The most surprising development from the opening weekend for the Cougars was the success of the rushing game. Led by 53 yards from Teondray Caldwell the Cougars tallied 120 rushing yards, averaging 5.2 yards per carry. That is quite an upgrade after the Cougars had just 349 total rushing yards in 2013.

"It helps a lot," Halliday said in reference to the improved running game. "It helps our offensive line probably the most. The windows get a little bigger, its not like throwing seven on seven out there anymore."

Though modest, the Cougars also earned some improvement on the defensive side of the ball against the Tigers. Washington State let up just over 425 yards of total offense last season but on Saturday were able to hold the Tigers under 400 yards. However, a more in-depth look at the numbers would show that Auburn, playing at slower, run-first pace with 46 rushing attempts, had no trouble picking up ground as the Tigers averaged 6.0 yards per play.

Deone Bucannon is unquestionably the most talented defender on Leach's defense. The senior safety illustrated why against Auburn as he racked up 14 tackles and forced and recovered a fumble. Darryl Monroe was second on the team with six tackles, including one of four stops for loss.

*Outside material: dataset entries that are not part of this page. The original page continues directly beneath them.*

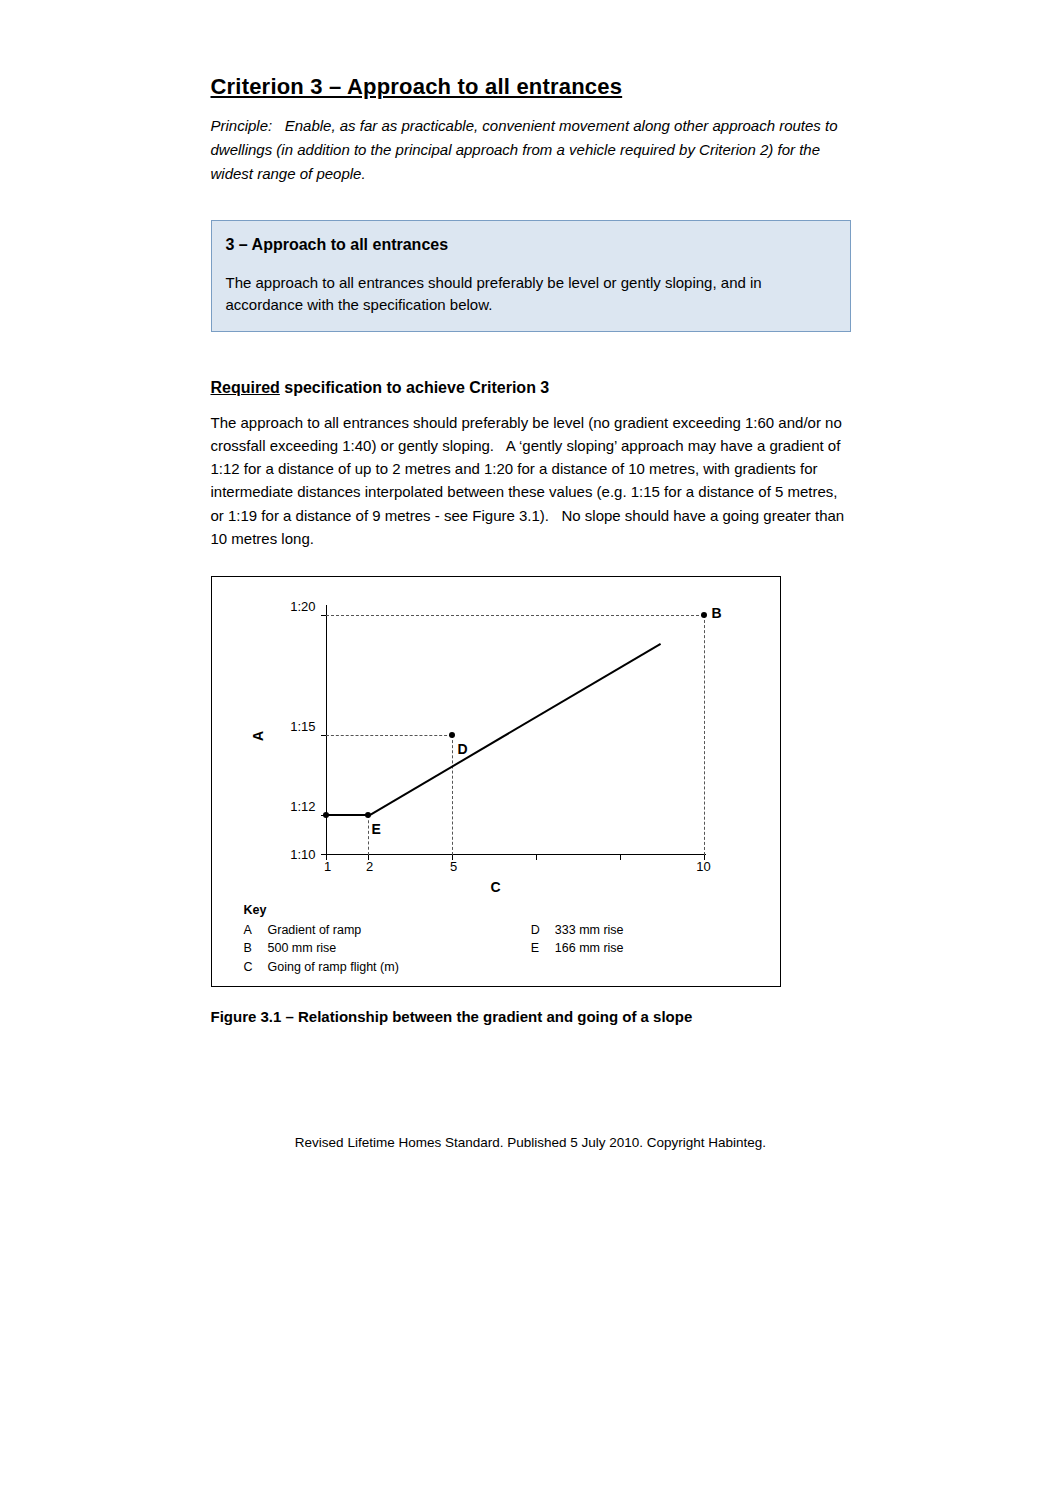Criterion 3 – Approach to all entrances
Principle: Enable, as far as practicable, convenient movement along other approach routes to dwellings (in addition to the principal approach from a vehicle required by Criterion 2) for the widest range of people.
3 – Approach to all entrances
The approach to all entrances should preferably be level or gently sloping, and in accordance with the specification below.
Required specification to achieve Criterion 3
The approach to all entrances should preferably be level (no gradient exceeding 1:60 and/or no crossfall exceeding 1:40) or gently sloping. A ‘gently sloping’ approach may have a gradient of 1:12 for a distance of up to 2 metres and 1:20 for a distance of 10 metres, with gradients for intermediate distances interpolated between these values (e.g. 1:15 for a distance of 5 metres, or 1:19 for a distance of 9 metres - see Figure 3.1). No slope should have a going greater than 10 metres long.
A
1:20
1:15
1:12
1:10
B
D
E
1
2
5
10
C
Key
| A | Gradient of ramp | | D | 333 mm rise |
| B | 500 mm rise | | E | 166 mm rise |
| C | Going of ramp flight (m) | | | |
Figure 3.1 – Relationship between the gradient and going of a slope
Revised Lifetime Homes Standard. Published 5 July 2010. Copyright Habinteg.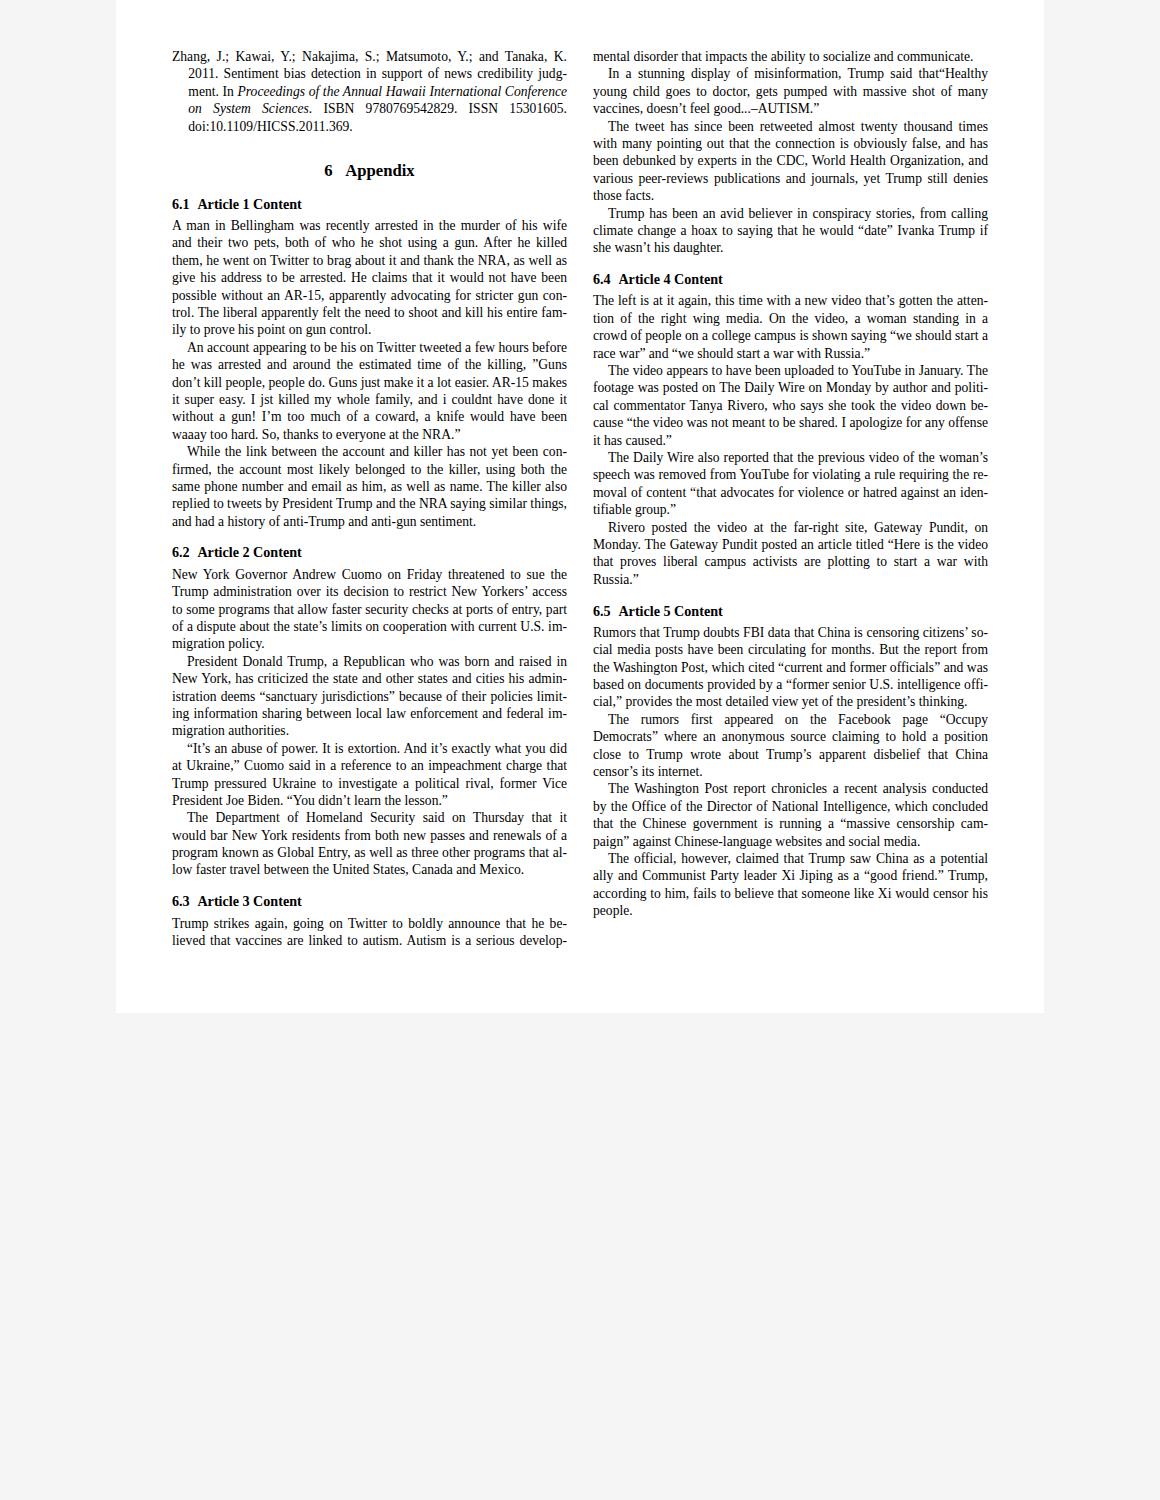Zhang, J.; Kawai, Y.; Nakajima, S.; Matsumoto, Y.; and Tanaka, K. 2011. Sentiment bias detection in support of news credibility judgment. In Proceedings of the Annual Hawaii International Conference on System Sciences. ISBN 9780769542829. ISSN 15301605. doi:10.1109/HICSS.2011.369.
6 Appendix
6.1 Article 1 Content
A man in Bellingham was recently arrested in the murder of his wife and their two pets, both of who he shot using a gun. After he killed them, he went on Twitter to brag about it and thank the NRA, as well as give his address to be arrested. He claims that it would not have been possible without an AR-15, apparently advocating for stricter gun control. The liberal apparently felt the need to shoot and kill his entire family to prove his point on gun control.
An account appearing to be his on Twitter tweeted a few hours before he was arrested and around the estimated time of the killing, ”Guns don’t kill people, people do. Guns just make it a lot easier. AR-15 makes it super easy. I jst killed my whole family, and i couldnt have done it without a gun! I’m too much of a coward, a knife would have been waaay too hard. So, thanks to everyone at the NRA.”
While the link between the account and killer has not yet been confirmed, the account most likely belonged to the killer, using both the same phone number and email as him, as well as name. The killer also replied to tweets by President Trump and the NRA saying similar things, and had a history of anti-Trump and anti-gun sentiment.
6.2 Article 2 Content
New York Governor Andrew Cuomo on Friday threatened to sue the Trump administration over its decision to restrict New Yorkers’ access to some programs that allow faster security checks at ports of entry, part of a dispute about the state’s limits on cooperation with current U.S. immigration policy.
President Donald Trump, a Republican who was born and raised in New York, has criticized the state and other states and cities his administration deems “sanctuary jurisdictions” because of their policies limiting information sharing between local law enforcement and federal immigration authorities.
“It’s an abuse of power. It is extortion. And it’s exactly what you did at Ukraine,” Cuomo said in a reference to an impeachment charge that Trump pressured Ukraine to investigate a political rival, former Vice President Joe Biden. “You didn’t learn the lesson.”
The Department of Homeland Security said on Thursday that it would bar New York residents from both new passes and renewals of a program known as Global Entry, as well as three other programs that allow faster travel between the United States, Canada and Mexico.
6.3 Article 3 Content
Trump strikes again, going on Twitter to boldly announce that he believed that vaccines are linked to autism. Autism is a serious developmental disorder that impacts the ability to socialize and communicate.
In a stunning display of misinformation, Trump said that“Healthy young child goes to doctor, gets pumped with massive shot of many vaccines, doesn’t feel good...–AUTISM.”
The tweet has since been retweeted almost twenty thousand times with many pointing out that the connection is obviously false, and has been debunked by experts in the CDC, World Health Organization, and various peer-reviews publications and journals, yet Trump still denies those facts.
Trump has been an avid believer in conspiracy stories, from calling climate change a hoax to saying that he would “date” Ivanka Trump if she wasn’t his daughter.
6.4 Article 4 Content
The left is at it again, this time with a new video that’s gotten the attention of the right wing media. On the video, a woman standing in a crowd of people on a college campus is shown saying “we should start a race war” and “we should start a war with Russia.”
The video appears to have been uploaded to YouTube in January. The footage was posted on The Daily Wire on Monday by author and political commentator Tanya Rivero, who says she took the video down because “the video was not meant to be shared. I apologize for any offense it has caused.”
The Daily Wire also reported that the previous video of the woman’s speech was removed from YouTube for violating a rule requiring the removal of content “that advocates for violence or hatred against an identifiable group.”
Rivero posted the video at the far-right site, Gateway Pundit, on Monday. The Gateway Pundit posted an article titled “Here is the video that proves liberal campus activists are plotting to start a war with Russia.”
6.5 Article 5 Content
Rumors that Trump doubts FBI data that China is censoring citizens’ social media posts have been circulating for months. But the report from the Washington Post, which cited “current and former officials” and was based on documents provided by a “former senior U.S. intelligence official,” provides the most detailed view yet of the president’s thinking.
The rumors first appeared on the Facebook page “Occupy Democrats” where an anonymous source claiming to hold a position close to Trump wrote about Trump’s apparent disbelief that China censor’s its internet.
The Washington Post report chronicles a recent analysis conducted by the Office of the Director of National Intelligence, which concluded that the Chinese government is running a “massive censorship campaign” against Chinese-language websites and social media.
The official, however, claimed that Trump saw China as a potential ally and Communist Party leader Xi Jiping as a “good friend.” Trump, according to him, fails to believe that someone like Xi would censor his people.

A slow start by USC had the Trojans trailing, 5-3, to Hawaii late in the first half. However, the Trojans eventually hung up 242 yards of total offense and 27 points in the last 36 minutes of the contest. The Trojans looked especially in sync in their last two scoring drives when they posted drives of 85 and 80 yards. The Trojans had no other drives in the contest longer than 35 yards.

A slow start was somewhat expected considering head coach Lane Kiffin still hasn't officially named a successor to Matt Barkley at quarterback. Both Cody Kessler and Max Wittek got a crack under center in the win over Hawaii. Kessler made the start and completed 10-of-19 pass attempts and had a touchdown and interception. Wittek completed 5-of-10 passes for 77 yards. Neither took a particularly large step forward in what could be an on going competition, though Kiffin denied that notion after the Hawaii game.

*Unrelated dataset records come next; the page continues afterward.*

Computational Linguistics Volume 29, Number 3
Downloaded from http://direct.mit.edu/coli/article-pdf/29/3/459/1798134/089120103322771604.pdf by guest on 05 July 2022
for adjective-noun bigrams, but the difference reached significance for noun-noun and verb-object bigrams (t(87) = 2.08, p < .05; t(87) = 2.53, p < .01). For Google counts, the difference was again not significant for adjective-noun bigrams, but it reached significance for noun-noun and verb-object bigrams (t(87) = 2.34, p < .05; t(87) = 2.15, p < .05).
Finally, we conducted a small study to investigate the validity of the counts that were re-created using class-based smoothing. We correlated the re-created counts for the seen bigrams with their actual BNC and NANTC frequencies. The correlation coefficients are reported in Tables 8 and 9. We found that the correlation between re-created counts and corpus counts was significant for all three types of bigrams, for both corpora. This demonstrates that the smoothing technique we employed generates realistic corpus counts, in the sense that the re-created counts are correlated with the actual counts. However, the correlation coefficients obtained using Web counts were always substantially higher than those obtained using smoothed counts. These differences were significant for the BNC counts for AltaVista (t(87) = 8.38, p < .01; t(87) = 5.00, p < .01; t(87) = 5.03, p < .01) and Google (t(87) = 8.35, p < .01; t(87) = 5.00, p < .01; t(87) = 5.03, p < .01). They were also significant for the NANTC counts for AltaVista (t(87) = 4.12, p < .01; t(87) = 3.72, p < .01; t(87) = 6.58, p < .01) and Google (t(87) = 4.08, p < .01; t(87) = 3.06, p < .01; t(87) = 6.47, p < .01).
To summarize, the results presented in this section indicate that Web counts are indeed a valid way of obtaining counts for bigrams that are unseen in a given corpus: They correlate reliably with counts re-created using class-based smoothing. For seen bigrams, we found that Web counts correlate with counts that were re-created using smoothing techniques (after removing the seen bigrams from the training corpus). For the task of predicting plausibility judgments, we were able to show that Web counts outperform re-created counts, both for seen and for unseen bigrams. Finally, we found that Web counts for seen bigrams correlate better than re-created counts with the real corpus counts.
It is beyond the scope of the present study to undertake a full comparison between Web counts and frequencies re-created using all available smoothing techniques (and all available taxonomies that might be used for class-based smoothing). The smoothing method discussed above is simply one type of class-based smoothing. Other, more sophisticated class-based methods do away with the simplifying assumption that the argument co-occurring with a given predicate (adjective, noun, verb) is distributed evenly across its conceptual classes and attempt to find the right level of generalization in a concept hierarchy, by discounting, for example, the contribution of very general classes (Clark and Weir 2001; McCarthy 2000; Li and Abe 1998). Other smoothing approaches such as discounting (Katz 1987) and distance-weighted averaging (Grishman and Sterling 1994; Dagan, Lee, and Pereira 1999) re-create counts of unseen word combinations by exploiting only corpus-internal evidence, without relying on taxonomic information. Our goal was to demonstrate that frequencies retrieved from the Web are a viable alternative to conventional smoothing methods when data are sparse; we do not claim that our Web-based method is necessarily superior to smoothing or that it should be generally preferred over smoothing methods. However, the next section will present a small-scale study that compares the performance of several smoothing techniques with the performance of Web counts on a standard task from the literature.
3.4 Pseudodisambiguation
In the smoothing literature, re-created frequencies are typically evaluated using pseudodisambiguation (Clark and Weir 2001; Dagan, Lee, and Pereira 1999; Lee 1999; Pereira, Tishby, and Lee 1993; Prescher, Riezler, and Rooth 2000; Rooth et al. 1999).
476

"We wanted to see both guys play and see how they'd do. I anticipated both guys would play great. Max's numbers probably won't look that great but a few catches would have changed those really fast," Kiffin said. "Going into Saturday though, we'll have a definite starter."

It didn't help that defending Biletnikoff Award winner Marqise Lee didn't look as lethal as a year ago. Perhaps still shaking off the rust, Lee, who did finish with team-highs in receptions (eight) and yards (104), failed to score and had a number of drops. The rest of the receiving corps managed just seven catches for 68 yards.

Led by Tre Madden (18 carries, 109 yards) and Justin Davis (14 carries, 74 yards, TD) the Trojans got some solid production out of their running game, with 192 yards. However, a knee injury to projected starter Silas Redd kept him from the game. His status is still uncertain.

For all the uncertainty and inconsistencies on offense, the Trojans were still able to earn an easy win thanks to strong defensive play. USC only allowed the Rainbow Warriors to collect 231 yards, including a paltry 23 yards on 31 rushing attempts. Additionally, USC held Hawaii to just four successful third down attempts in 18 chances.

Dion Bailey was a disruptive force all over the field as he had a team-high seven tackles, a sack and an interception, one of four the Trojans recorded. Leonard Williams and George Uko each had a pair of sacks as well for the Trojans, who took down Hawaii quarterback Taylor Graham seven times.